**Collected data**
%%
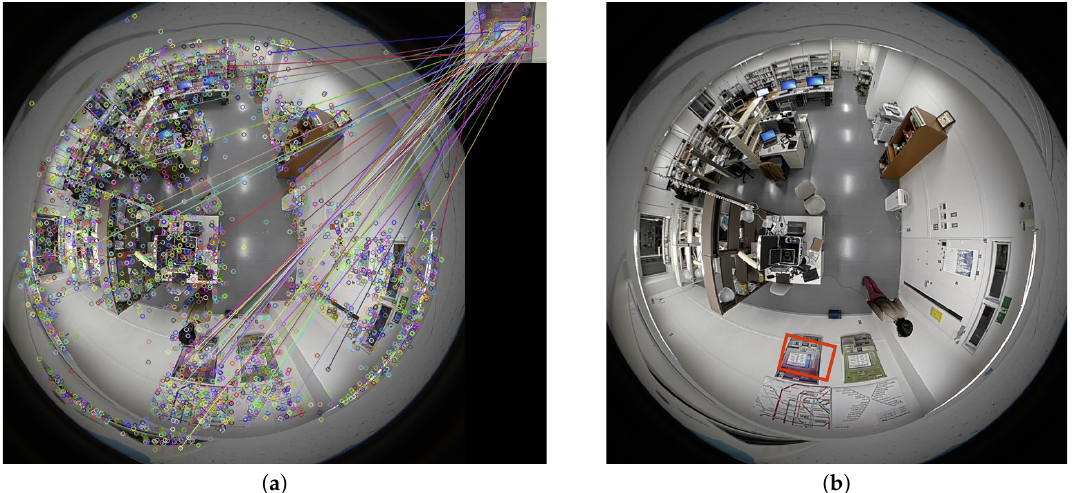
Figure 2. First stage of image matching. ( a ) feature point matching. The large image is the fisheye image, and the small image at the upper-right corner is the eye-tracker image. ( b ) roughly detected region. This region that corresponds to the eye-tracker image is indicated as a red rectangle in the fisheye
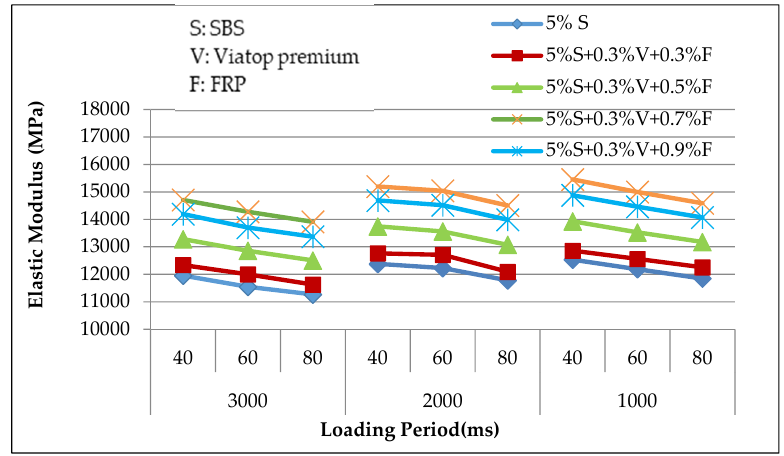
Figure 7. Resilient modulus test results, 5 °C.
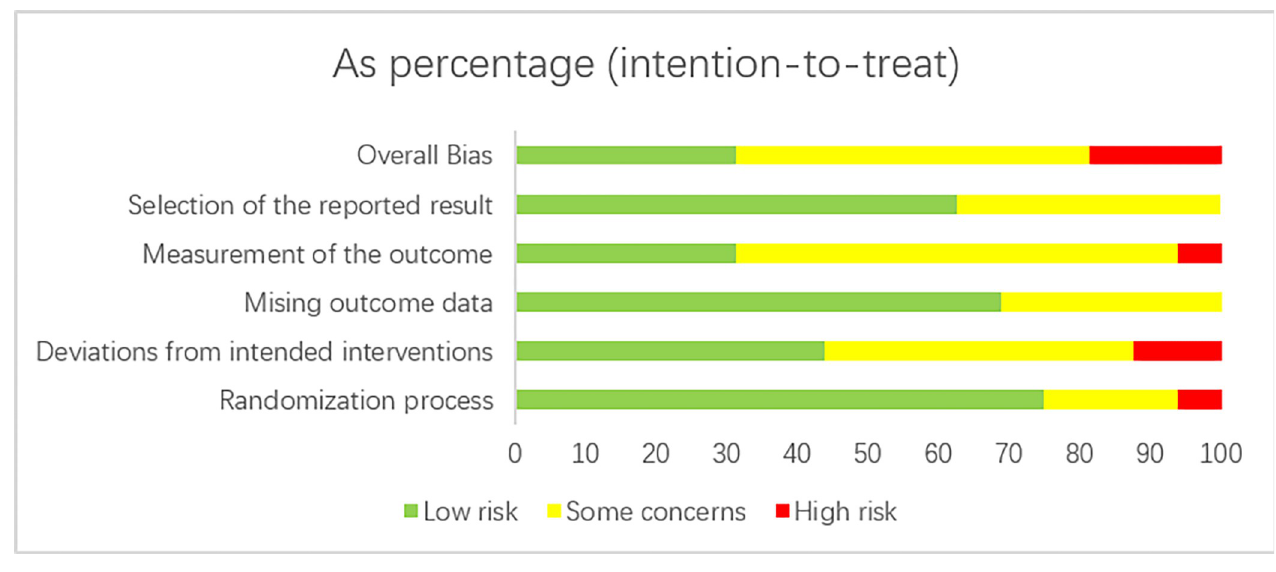
Fig 2. Risk of bias in the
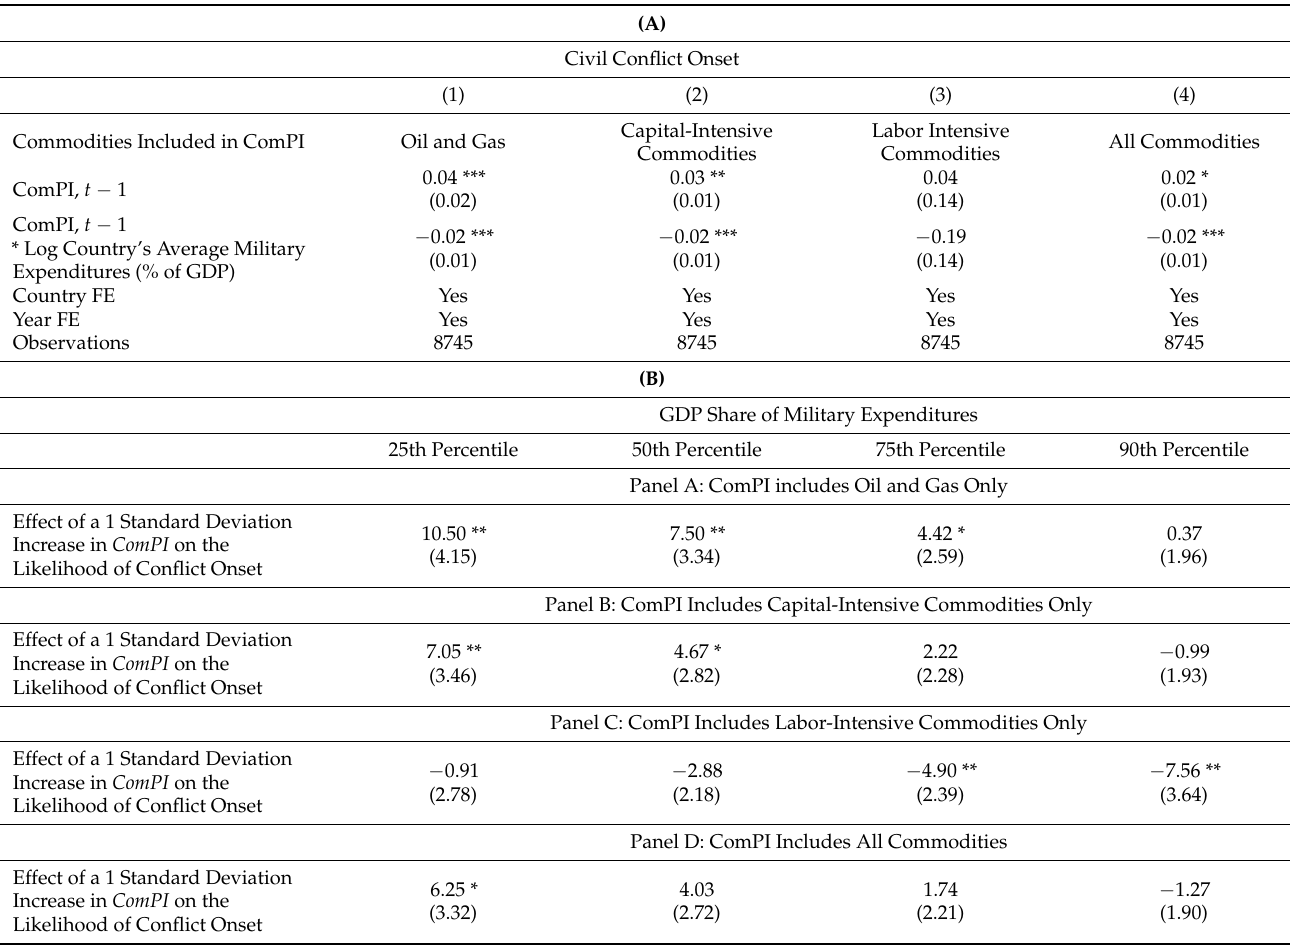
Table 11. ( A ) Commodity Price Shocks and Civil Conflict: The Role of Military Expenditures. ( B ) Effects of a Commodity Price Windfall on the Likelihood of Civil Conflict Onset at Different Percentiles of Military Expenditures. (A)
%%
**Exercise goal**
In the material, find each line with the word "Figure" and list it.

**Result for this task**
Figure 2. First stage of image matching. ( a ) feature point matching. The large image is the fisheye image, and the small image at the upper-right corner is the eye-tracker image. ( b ) roughly detected region. This region that corresponds to the eye-tracker image is indicated as a red rectangle in the fisheye
Figure 7. Resilient modulus test results, 5 °C.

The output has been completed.